El señor Jiang se detuvo para dejar delicadamente su taza vacía sobre la mesa.

– Discúlpeme, señor Jiang -murmuré, confusa-, pero ¿qué tiene que ver el primer emperador de China con el cofre?

– Ahora le contaré la historia del Príncipe de Gui -repuso el anticuario. Paddy Tichborne resopló, aburrido, y apuró el contenido del vaso en el que había vaciado la botella de whisky-. Durante la cuarta luna del año 1644, el último emperador de la dinastía Ming, el emperador Chongzen, acosado por sus enemigos, se ahorcó colgándose de un árbol en Meishan, la Colina del Carbón, al norte del palacio imperial de Pekín. Con esto se puso fin, oficialmente, a la dinastía Ming y dio comienzo la actual, la Qing, de origen manchú. El país estaba en el caos, las finanzas públicas arruinadas, el ejército desorganizado y los chinos divididos entre la antigua y la nueva casa reinante. Pero no todos los Ming habían sido exterminados; aún quedaba un último contendiente legítimo al trono, el joven Príncipe de Gui que había podido huir hacia el sur con el resto de un pequeño ejército de fieles. A finales de 1646, en Zhaoqing, en la provincia de Guangdong, el Príncipe de Gui fue proclamado emperador con el nombre de Yongli. Poco dicen las crónicas de este último emperador Ming, pero se sabe que, desde su entronización, vivió huyendo permanentemente de las tropas de los Qing, hasta que, por fin, en 1661, tuvo que pedir asilo al rey de Birmania, Pyé Min, quien le acogió a regañadientes y le dispensó un trato humillante como prisionero. Un año después, las tropas del general Wu Sangui se plantaron en la frontera de Birmania dispuestas a invadir el país si Pyé Min no le entregaba a Yongli y a toda su familia. El rey birmano no lo dudó y Yongli fue llevado por el general Wu Sangui hasta Yunnan, donde fue ejecutado junto con toda su familia durante la tercera luna del año 1662.

– Y usted, madame, se preguntará -le atajó Paddy Tichborne con hablar ebrio-, qué relación existe entre el primer emperador de China y el último emperador Ming.

– Bueno, sí -admití-, pero, en realidad, lo que me pregunto es qué relación existe entre todo esto y el «cofre de las cien joyas».

– Era necesario que usted conociera ambas historias -indicó el anticuario- para que pudiera comprender la importancia de lo que hemos encontrado. Como le he dicho, forma parte de la cultura china la vieja leyenda del Príncipe de Gui, también llamado emperador Yongli, que se relata a los niños desde que nacen y que yo mismo he representado con mis amigos en la calle por algunas monedas de cobre. Dice la leyenda que los Ming poseían un antiguo documento que señalaba el lugar donde se encontraba el mausoleo de Shi Huang Ti, el Primer Emperador, así como la forma de entrar en él sin caer en las trampas dispuestas contra los saqueadores de tumbas. Ese documento, un hermoso jiance, pasaba secretamente de emperador a emperador como el objeto más valioso del Estado.

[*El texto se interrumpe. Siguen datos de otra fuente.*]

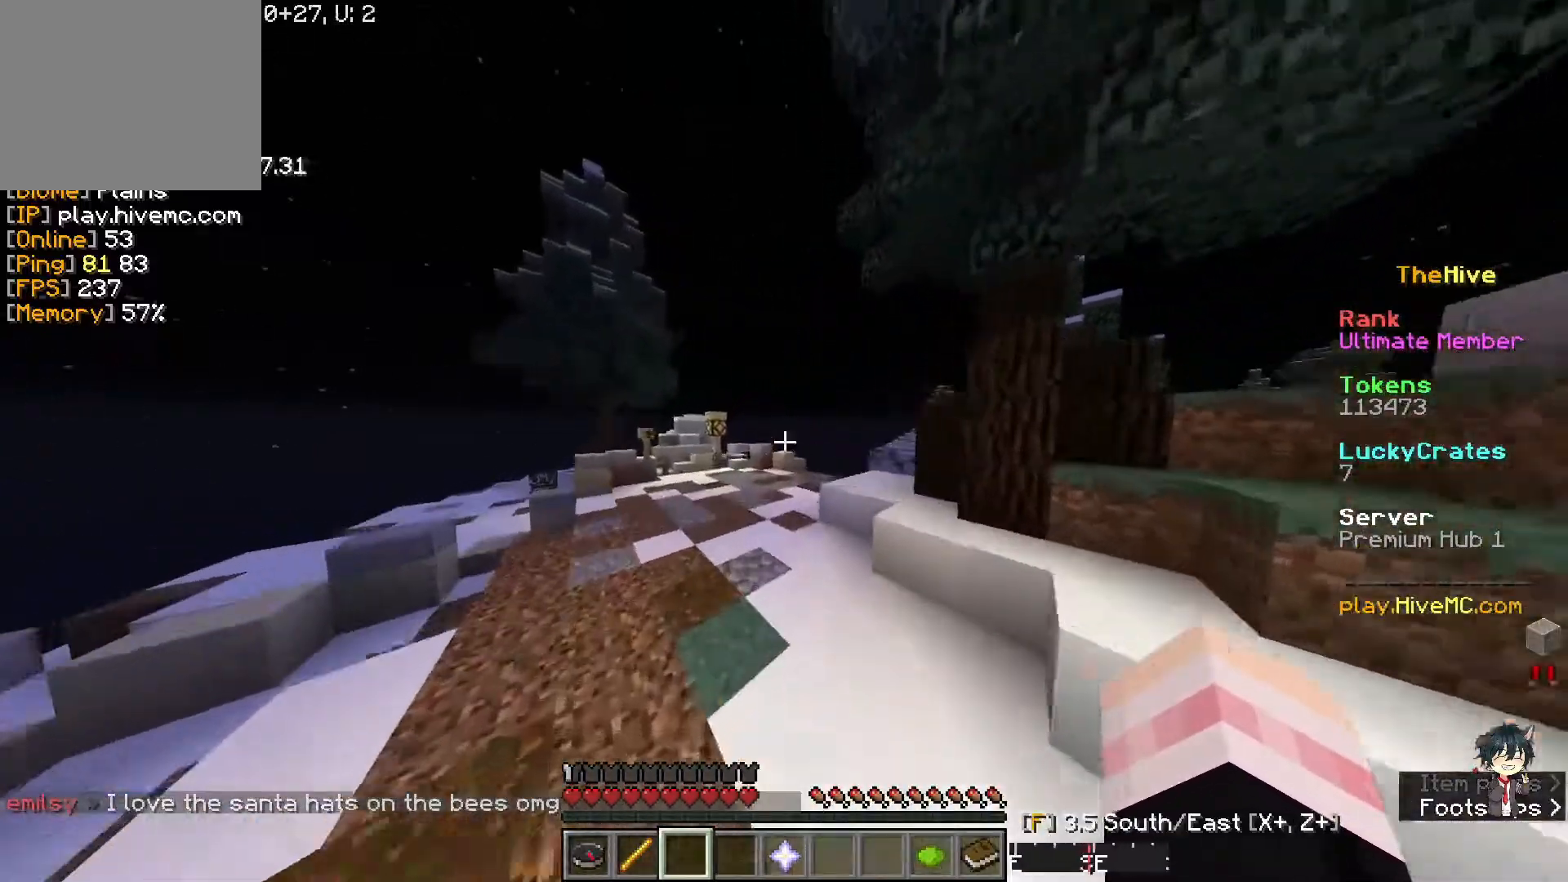
{"keys": ["w"], "events": []}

– ¿Qué es un jiance? -pregunté.

– Un libro, madame, un libro hecho con tablillas de bambú atadas con cordones. Hasta el siglo i antes de nuestra era, los chinos escribíamos sobre caparazones, piedras, huesos, tablillas de bambú o lienzos de seda. Después, en torno a esa fecha, inventamos el papel, utilizando fibras vegetales, pero el jiance y la seda continuaron empleándose durante algún tiempo más. No mucho, eso es cierto, porque el papel pronto sustituyó a los antiguos soportes. En fin, la leyenda del Príncipe de Gui cuenta que, la noche en que el príncipe fue proclamado emperador, un hombre misterioso, un correo imperial procedente de Pekín, llegó hasta Zhaoqing para hacerle entrega del jiance. El reciente emperador tuvo que jurar protegerlo con su vida o bien destruirlo antes de que pudiera caer en manos de la nueva dinastía reinante, los Qing.

[9] Al pronunciarse Chin, se piensa que de este reino viene el nombre de China.